The Dark Side of the Moon : l’album le plus vendu de Pink Floyd

C’est l’un des albums les plus célèbres de Pink Floyd et en même temps l’un des plus importants de l’histoire du rock. Il s’appelle : The Dark Side of the Moon de Pink floyd. Le huitième album du groupe est sorti le 10 mars 1973 chez Capitol Records aux États-Unis et le 23 mars 1973 chez Harvest Records au Royaume-Uni. Il contient des chansons célèbres telles que « Money and Time ». L’histoire de ce disque remonte à décembre 1971, lorsque les membres du groupe britannique, suite au lancement de « Meddle » – le 6ème album studio de Pink Floyd – se sont réunis pour une tournée qui les mènera au Japon et aux États-Unis.

La genèse du disque

Pendant ce temps, les garçons répètent dans les jardins de Broadhurst à Londres. C’est à cette occasion que le bassiste Roger Waters lance l’idée d’un nouvel album consacré aux sujets qui peuvent mettre en colère, avec des paroles plus directes que celles utilisées jusqu’alors. Les premières démos sont donc enregistrées dans la maison de Waters à Islington, dans un studio d’enregistrement créé ad hoc dans le jardin. En plus de Waters lui-même, le claviériste Richard Wright, le guitariste David Gilmour et le batteur Nick Mason y ont participé dans The Dark Side of the Moon de pink floyd.

Le nom du disque

Après avoir acheté un mélangeur à vingt-huit canaux, un système d’éclairage, des haut-parleurs et des amplificateurs, le groupe a décidé de donner au nouveau matériel le nom provisoire de « The Dark Side of The Moon », en référence non pas à l’astronomie mais à la folie. Cependant, les Pink Floyd se rendent compte que ce titre a déjà été utilisé par Medicine Head, ils le remplacent donc par « Eclipse ».
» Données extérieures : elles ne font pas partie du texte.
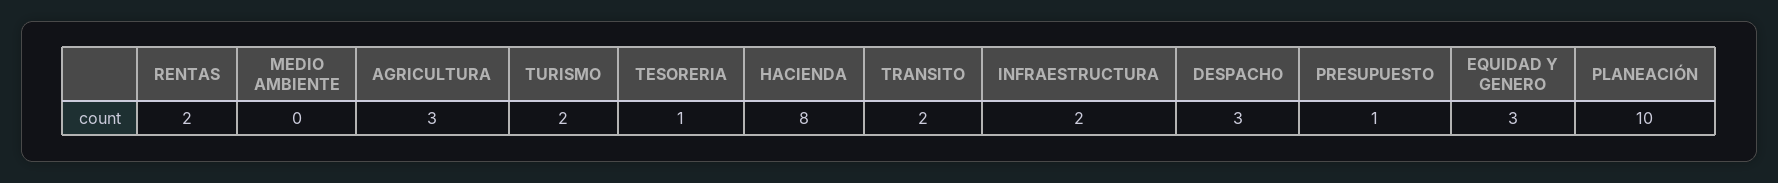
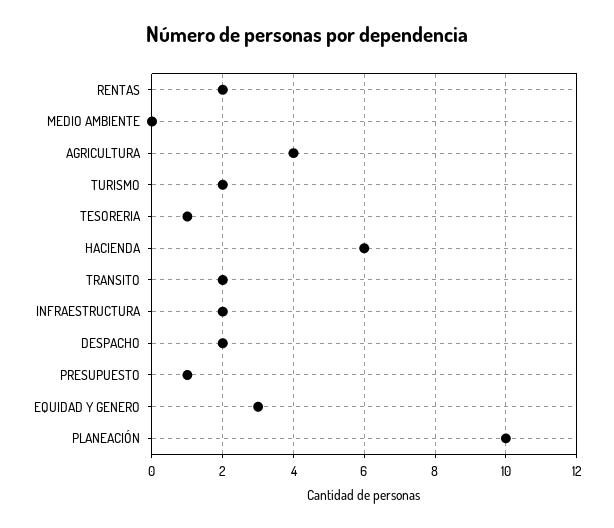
  {
    "RENTAS": 2,
    "MEDIO AMBIENTE": 0,
-   "AGRICULTURA": 3,
+   "AGRICULTURA": 4,
    "TURISMO": 2,
    "TESORERIA": 1,
-   "HACIENDA": 8,
+   "HACIENDA": 6,
    "TRANSITO": 2,
    "INFRAESTRUCTURA": 2,
-   "DESPACHO": 3,
+   "DESPACHO": 2,
    "PRESUPUESTO": 1,
    "EQUIDAD Y GENERO": 3,
    "PLANEACIÓN": 10
  }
Le 20 janvier 1972, l’œuvre est présentée à Brighton, mais le LP « Eclipse » reçoit un accueil très mitigé. Le groupe choisit donc de récupérer le titre initial, transformé en « Dark Side of the Moon : A Piece for Assorted Lunatics ». Les chansons ont été jouées le 17 février 1972 devant un groupe de journalistes, recevant des critiques positives de journaux tels que le « Sunday Times » ou le « Times ».

La tournée suivante remporte également un vif succès auprès des fans, y compris les nouvelles chansons interprétées en direct dans l’ordre où elles seront proposées sur l’album. Ainsi, entre 1972 et 1973, le « Dark Side of the Moon Tour » est organisé entre l’Europe et l’Amérique, au cours duquel le groupe travaille également à améliorer les sons et les arguments de certaines chansons. 

Enregistrements

Le 20 janvier 1972, les répétitions ont commencé dans les studios britanniques, tandis que les enregistrements finaux ont eu lieu à Londres entre le 24 mai et le 25 juin de la même année. L’ingénieur du son en chef est Alan Parsons, ancien assistant de « Atom Heart Mother » (leur 5e album).
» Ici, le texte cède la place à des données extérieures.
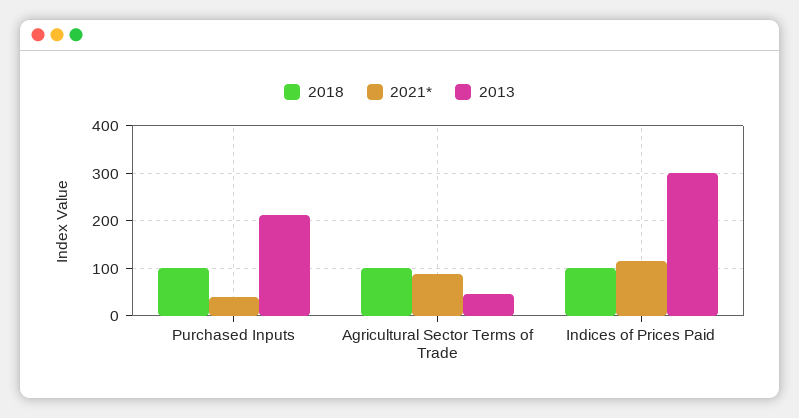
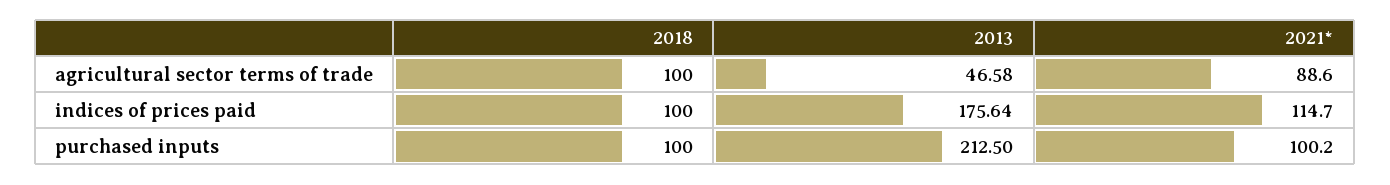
  {
    "2018": {
      "Purchased Inputs": 100,
      "Agricultural Sector Terms of Trade": 100,
      "Indices of Prices Paid": 100
    },
    "2021*": {
-     "Purchased Inputs": 40,
+     "Purchased Inputs": 100.2,
      "Agricultural Sector Terms of Trade": 88.6,
      "Indices of Prices Paid": 114.7
    },
    "2013": {
      "Purchased Inputs": 212.5,
      "Agricultural Sector Terms of Trade": 46.58,
-     "Indices of Prices Paid": 300
+     "Indices of Prices Paid": 175.64
    }
  }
Les différentes sessions sont enrichies par les technologies les plus avancées de l’époque : l’étude permet de mixer jusqu’à seize titres, dont le premier est « Us and Them », qui est enregistré le 1er juin et anticipe « Money ». Enfin, le 9 janvier 1973, après la publication du film-documentaire sur le concert « Pink Floyd in Pompeii », l’enregistrement est terminé. C’est à cette occasion que sont enregistrés « On the Run », « Any Colour Yoy Like », « Eclipse » et « Brain Damage ».

Ainsi est né un album dans lequel on parle de maladie mentale, de mort, de vieillesse, d’avidité : chaque face du disque contient cinq titres, chacun d’eux symbolisant une étape particulière de l’existence humaine. Ce n’est pas un hasard, le début et la fin de l’album sont représentés par un son de battements de cœur. La face A se termine par une métaphore de la mort, « The Great Gig in the Sky », tandis que la face B se termine par les concepts d’unité et d’altérité de « Eclipse ».

Curiosité

Au Royaume-Uni, c’est le septième album le plus vendu de tous les temps. On estime qu’un Américain de moins de 50 ans sur quatorze possède ou a possédé une copie de l’album. Des sources de l’industrie du disque estiment les ventes totales dans le monde à environ 50 millions d’exemplaires depuis sa première sortie : il n’y a pratiquement aucun jour de l’année où des dizaines d’exemplaires de ce disque ne sont pas vendus.